## Study material
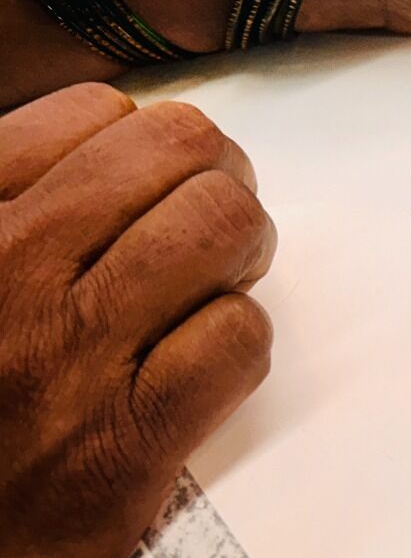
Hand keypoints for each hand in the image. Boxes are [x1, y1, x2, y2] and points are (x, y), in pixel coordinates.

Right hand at [0, 84, 275, 557]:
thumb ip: (20, 205)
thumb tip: (114, 140)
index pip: (94, 114)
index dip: (147, 146)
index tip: (148, 189)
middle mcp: (4, 273)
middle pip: (180, 151)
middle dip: (216, 181)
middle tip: (207, 231)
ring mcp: (64, 358)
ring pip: (221, 226)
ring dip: (241, 251)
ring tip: (215, 286)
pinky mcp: (122, 444)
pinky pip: (236, 335)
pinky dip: (238, 340)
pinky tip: (200, 366)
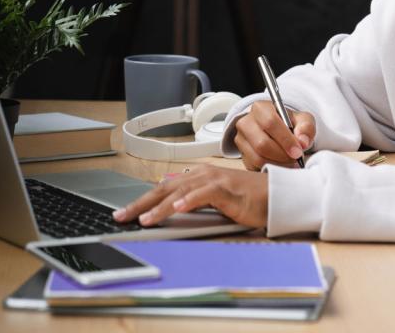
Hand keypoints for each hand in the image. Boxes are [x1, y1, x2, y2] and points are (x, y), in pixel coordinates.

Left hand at [113, 164, 268, 227]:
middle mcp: (202, 175)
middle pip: (164, 189)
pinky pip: (202, 195)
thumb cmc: (246, 199)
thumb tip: (171, 204)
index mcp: (197, 177)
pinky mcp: (225, 189)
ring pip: (179, 193)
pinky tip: (176, 209)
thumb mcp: (214, 200)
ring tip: (143, 219)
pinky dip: (188, 202)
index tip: (126, 213)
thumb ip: (193, 199)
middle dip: (141, 203)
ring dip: (159, 206)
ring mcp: (213, 180)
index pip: (163, 189)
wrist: (273, 195)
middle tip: (122, 216)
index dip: (142, 200)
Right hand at [233, 101, 315, 170]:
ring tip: (290, 162)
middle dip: (282, 155)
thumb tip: (302, 142)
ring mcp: (241, 140)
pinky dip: (271, 169)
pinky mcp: (242, 155)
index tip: (298, 151)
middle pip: (262, 144)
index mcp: (260, 108)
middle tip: (296, 158)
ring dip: (278, 164)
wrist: (279, 131)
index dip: (285, 139)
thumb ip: (306, 128)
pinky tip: (281, 164)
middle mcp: (246, 123)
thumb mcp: (302, 120)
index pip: (270, 122)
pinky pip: (255, 167)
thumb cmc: (290, 124)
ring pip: (258, 158)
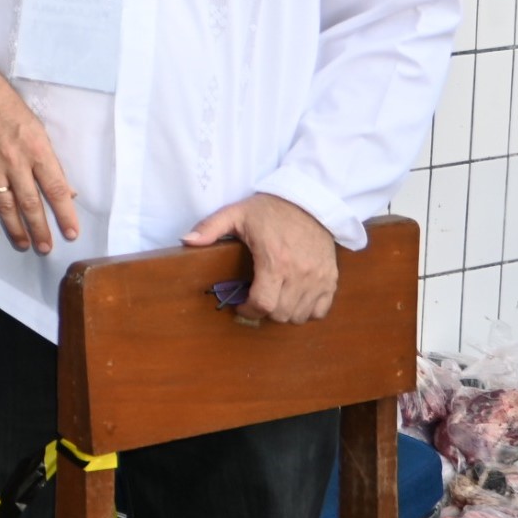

## Instructions for the task
Every line of the listing should be copied precisely, with images omitted.

## Result below
Hand keypoints for each hand in the image. Boxes are [x1, y1, x2, y2] and points are (x, y), in pixel coordinates.

Right hand at [0, 84, 275, 557]:
thumb ip: (20, 205)
thumb tip: (114, 140)
index pip: (94, 114)
index dip: (147, 146)
index tip: (148, 189)
middle mcp: (4, 273)
middle pip: (180, 151)
middle dip: (216, 181)
middle tip: (207, 231)
ring mcp: (64, 358)
ring pip: (221, 226)
ring dip: (241, 251)
ring tip: (215, 286)
pinky mcp: (122, 444)
pinky pip: (236, 335)
pinky dip: (238, 340)
pinky tip: (200, 366)
Hand keypoints for each hand in the image. Boxes are [x1, y1, x2, y2] and points are (x, y), in pixel coordinates.

Left hand at [113, 164, 268, 227]:
middle mcp: (202, 175)
middle pip: (164, 189)
pinky pip: (202, 195)
thumb cmc: (246, 199)
thumb tip: (171, 204)
index mcp: (197, 177)
pinky mcp: (225, 189)
ring pip: (179, 193)
pinky tip: (176, 209)
thumb mcp: (214, 200)
ring tip: (143, 219)
pinky dip: (188, 202)
index tip: (126, 213)
thumb ip: (193, 199)
middle dip: (141, 203)
ring dip: (159, 206)
ring mcp: (213, 180)
index pip: (163, 189)
wrist: (273, 195)
middle tip: (122, 216)
index dip: (142, 200)
Right hand at [233, 101, 315, 170]:
ring tip: (290, 162)
middle dip: (282, 155)
thumb tip: (302, 142)
ring mcp: (241, 140)
pinky dip: (271, 169)
pinky mcp: (242, 155)
index tip: (298, 151)
middle pip: (262, 144)
index mcp: (260, 108)
middle tip: (296, 158)
ring dip: (278, 164)
wrist: (279, 131)
index dip: (285, 139)
thumb ip: (306, 128)
pinky tip: (281, 164)
middle mcp: (246, 123)
thumb mcp: (302, 120)
index pip: (270, 122)
pinky pip: (255, 167)
thumb cmc: (290, 124)
ring pip: (258, 158)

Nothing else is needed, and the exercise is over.